In an effort to eliminate bugs from upcoming iOS versions ahead of their general releases, Apple plans to launch the first-ever public beta program for the iOS operating system, according to multiple people briefed on the plans. Following the successful launch of the OS X Public Beta program with OS X Yosemite last year, Apple intends to release the upcoming iOS 8.3 as a public beta via the company’s existing AppleSeed program in mid-March, according to the sources. This release will match the third iOS 8.3 beta for developers, which is planned for release the same week. Apple then expects to debut iOS 9 at its June Worldwide Developer Conference, with a public beta release during the summer, and final release in the fall…

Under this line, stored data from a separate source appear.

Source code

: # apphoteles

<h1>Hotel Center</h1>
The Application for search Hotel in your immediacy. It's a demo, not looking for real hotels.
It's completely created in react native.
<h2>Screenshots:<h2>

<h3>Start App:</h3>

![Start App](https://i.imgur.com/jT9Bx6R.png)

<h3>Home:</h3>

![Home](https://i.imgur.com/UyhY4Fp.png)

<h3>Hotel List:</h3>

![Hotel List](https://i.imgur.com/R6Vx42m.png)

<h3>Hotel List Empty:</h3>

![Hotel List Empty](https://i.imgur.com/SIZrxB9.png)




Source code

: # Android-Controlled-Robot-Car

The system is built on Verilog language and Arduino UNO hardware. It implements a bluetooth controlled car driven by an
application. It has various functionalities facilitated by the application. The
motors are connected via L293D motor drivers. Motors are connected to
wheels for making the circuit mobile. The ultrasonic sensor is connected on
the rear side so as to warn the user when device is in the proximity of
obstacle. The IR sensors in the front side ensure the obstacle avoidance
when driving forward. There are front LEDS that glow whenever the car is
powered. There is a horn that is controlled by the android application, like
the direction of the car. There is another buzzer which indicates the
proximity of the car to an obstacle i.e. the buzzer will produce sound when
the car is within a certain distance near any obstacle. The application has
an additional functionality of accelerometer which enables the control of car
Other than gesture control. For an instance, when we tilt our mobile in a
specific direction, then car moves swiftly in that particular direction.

Ahead of the October 2014 launch of OS X Yosemite, Apple released the new Mac OS as a beta to the first one million people who registered with interest. Apple has said that it will soon provide these users with early looks at OS X updates such as the upcoming 10.10.3 with the new iCloud-based Photos application. In order to maintain a higher level of exclusivity, the public beta program for iOS will apparently be limited to 100,000 people, the sources say. Apple began seeding a select group of retail employees with iOS betas for minor releases in January. In the hands of developers since last year, iOS 8.2 will not enter public beta.

Codenamed Stowe, iOS 8.3 was first seeded to developers in early February with several enhancements. The updated software includes support for Wireless CarPlay, an upgraded Emoji keyboard, an enhanced voice for Siri, and simpler login for Google services. A second 8.3 beta is expected next week. iOS 9, codenamed Monarch, will include fixes and performance enhancements as headline features. Apple is also working on iOS 8.4, codenamed Copper, that bundles Apple’s all new streaming music service. Like the early iOS 8 developers builds, the public betas will include a dedicated app that allows users to report bugs to Apple.

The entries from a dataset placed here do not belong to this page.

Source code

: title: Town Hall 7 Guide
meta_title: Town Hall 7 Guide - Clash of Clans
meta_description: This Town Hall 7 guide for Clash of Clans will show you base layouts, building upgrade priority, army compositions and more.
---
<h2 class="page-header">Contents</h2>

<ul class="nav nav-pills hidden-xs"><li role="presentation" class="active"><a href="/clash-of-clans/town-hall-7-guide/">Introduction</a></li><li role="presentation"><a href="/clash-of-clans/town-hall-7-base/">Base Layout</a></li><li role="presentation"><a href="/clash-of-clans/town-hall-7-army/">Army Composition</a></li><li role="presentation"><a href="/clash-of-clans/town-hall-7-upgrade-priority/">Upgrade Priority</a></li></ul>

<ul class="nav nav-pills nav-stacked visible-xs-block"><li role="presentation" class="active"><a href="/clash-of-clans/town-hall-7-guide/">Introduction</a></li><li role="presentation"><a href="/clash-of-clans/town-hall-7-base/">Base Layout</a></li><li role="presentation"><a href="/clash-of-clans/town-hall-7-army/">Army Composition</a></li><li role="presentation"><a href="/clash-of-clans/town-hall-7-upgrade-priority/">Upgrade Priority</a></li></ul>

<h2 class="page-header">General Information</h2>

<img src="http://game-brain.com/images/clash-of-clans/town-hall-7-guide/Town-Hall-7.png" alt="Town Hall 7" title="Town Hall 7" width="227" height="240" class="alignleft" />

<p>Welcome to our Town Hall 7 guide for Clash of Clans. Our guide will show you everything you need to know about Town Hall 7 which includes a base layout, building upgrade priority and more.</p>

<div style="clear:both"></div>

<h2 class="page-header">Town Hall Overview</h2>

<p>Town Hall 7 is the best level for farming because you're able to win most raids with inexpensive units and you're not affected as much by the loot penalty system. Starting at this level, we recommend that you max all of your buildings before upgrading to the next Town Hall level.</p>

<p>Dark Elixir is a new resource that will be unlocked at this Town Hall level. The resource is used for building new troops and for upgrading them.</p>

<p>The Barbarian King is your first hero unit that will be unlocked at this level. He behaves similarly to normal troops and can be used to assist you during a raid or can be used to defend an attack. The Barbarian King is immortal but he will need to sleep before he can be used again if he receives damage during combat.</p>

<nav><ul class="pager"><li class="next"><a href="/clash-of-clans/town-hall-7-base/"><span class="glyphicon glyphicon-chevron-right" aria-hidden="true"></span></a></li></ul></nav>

The main goal of the iOS beta program will be a more reliable and widely tested operating system by the time of the wider consumer launch, as Apple has come under fire for lack of quality control in iOS 8. Launching public beta versions of iOS will also reduce the demand for unauthorized sales of beta downloads from developer accounts, which enabled some consumers to test-drive future iOS features. Apple Vice President of iPhone and iOS Marketing Greg Joswiak publicly shared his concern regarding these blackmarket businesses, saying that Apple planned to fight those in the future.